Supporters say the candidates are reacting to voter frustration over sluggish wage growth and spiking costs across working families’ lives, including housing, child care, schools and health care, along with concerns about inaction toward climate change.

“I think people don’t care as much about taxes as they care about how their life is going,” said Betsey Stevenson, a University of Michigan economist who helped develop a list of possible tax increases and spending cuts that Warren drew on to fund her health care proposal.

In the decadelong recovery from the Great Recession, real incomes for the top 1percent of U.S. households have risen 38.5 percent, according to research by economist Emmanuel Saez at the University of California, Berkeley. Incomes for the bottom 99 percent grew 10 percent over that same time frame.

Still, not every Democrat is embracing the type of aggressive redistribution that Warren and Sanders propose. Former Vice President Joe Biden wants to reverse Trump’s tax cuts for corporations and the “super wealthy” and raise taxes on investment gains for multimillionaires.

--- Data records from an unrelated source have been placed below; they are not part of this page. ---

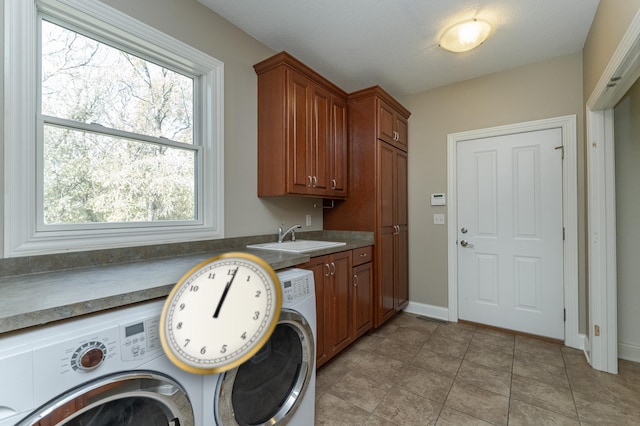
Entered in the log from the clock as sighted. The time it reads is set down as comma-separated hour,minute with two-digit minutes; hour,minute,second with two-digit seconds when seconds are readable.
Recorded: 12,01
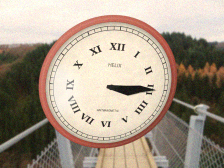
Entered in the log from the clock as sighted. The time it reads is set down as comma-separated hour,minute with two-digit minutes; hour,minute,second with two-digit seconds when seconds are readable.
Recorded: 3,15
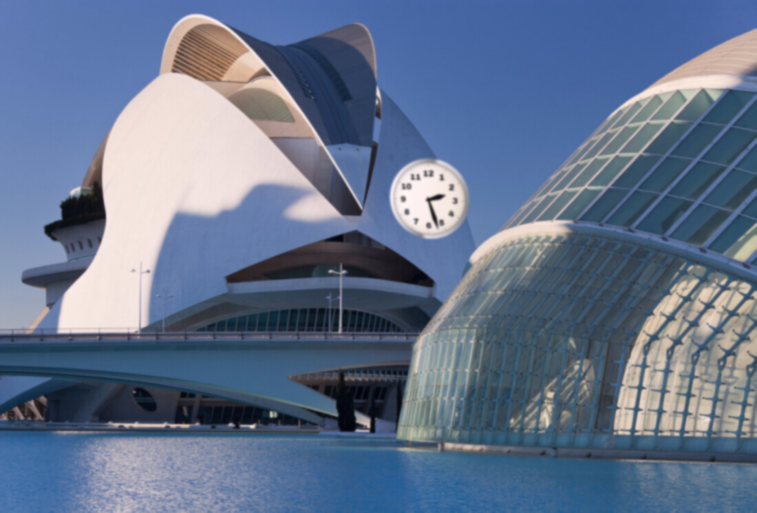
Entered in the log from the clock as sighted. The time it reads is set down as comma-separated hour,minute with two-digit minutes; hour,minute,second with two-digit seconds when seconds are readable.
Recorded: 2,27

But he has criticized Medicare for All, proposing instead to expand Obama’s Affordable Care Act, in part by giving Americans the option to buy into a government health plan — all funded by increased tax rates on capital gains.

Representatives for Biden said Friday it was not possible for Warren to pay for her plan without raising middle-class taxes, a criticism she brushed off while speaking to reporters in Des Moines.

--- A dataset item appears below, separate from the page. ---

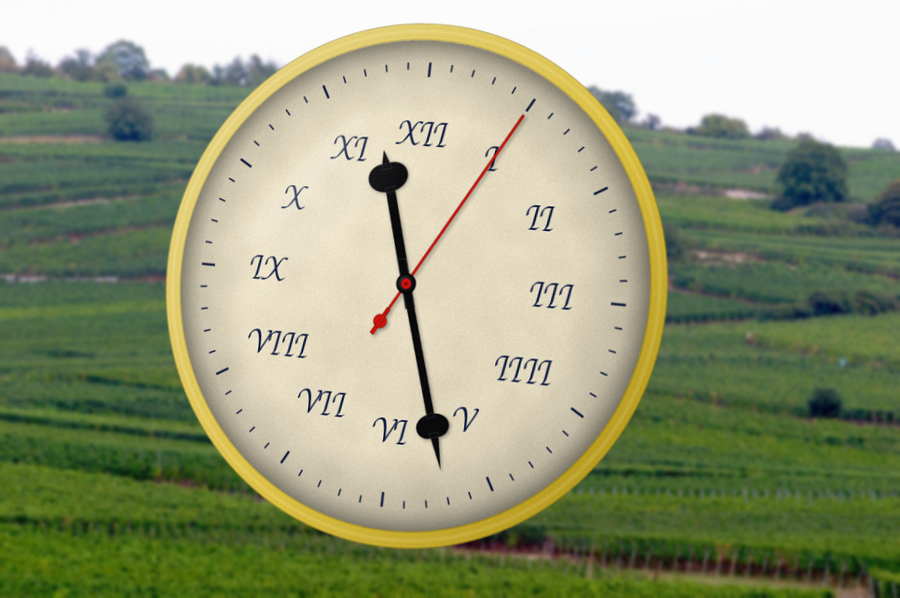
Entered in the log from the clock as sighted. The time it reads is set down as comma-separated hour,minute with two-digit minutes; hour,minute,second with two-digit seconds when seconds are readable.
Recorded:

“If anyone wants to defend keeping those high profits for insurance companies and those high profits for drug companies, and not making the top 1 percent pay a fair share in taxes and not making corporations pay a fair share in taxes,” she said, “then I think they’re running in the wrong presidential primary.”

But conservative economists who have long argued that tax cuts are the best fuel for economic growth and rising wages said Friday that Warren’s planned tax increases on corporations would rebound to hurt the middle class — along with everyone else.

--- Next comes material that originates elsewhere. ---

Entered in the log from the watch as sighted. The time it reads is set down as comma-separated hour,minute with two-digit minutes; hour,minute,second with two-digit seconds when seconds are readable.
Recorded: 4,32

“This would be pretty dramatic,” said Nicole Kaeding, an economist who is the vice president for policy promotion at the National Taxpayers Union Foundation, a Washington nonprofit that promotes lower taxes.

“Capital drives the U.S. economy,” she said. “Investment increases productivity, it creates jobs, it raises living standards and wages. Slowing or handicapping investment would negatively affect everyone in the United States.”

Perhaps the biggest unknown is how the capitalist U.S. economy would function with levels of taxation and spending more comparable to the social democracies of Scandinavia.

“It’s as much an art as ascience, trying to figure out the economic effects of policies we haven’t seen before,” said Diane Lim, a former economist for congressional Democrats and senior economist at the White House Council of Economic Advisers. “I’m worried it’s unrealistic. It’s just unknown.”

Polls suggest a wide range of Americans support raising taxes on the rich, and in particular a tax on the very wealthy. They also show increased numbers of Americans saying the government should do more to help them. Those trends, in addition to the concentration of wealth at the very top, are helping to drive Democrats toward more efforts to tax the rich and redistribute through the government, said Gene Sperling, a National Economic Council director under Obama.

“The expansion of economic concentration and wealth inequality has put a greater focus on the top one-tenth of 1percent,” Sperling said, “both because of the obscene economic inequality it signifies and as a practical matter — there is just more revenue to capture there than 30 years ago.”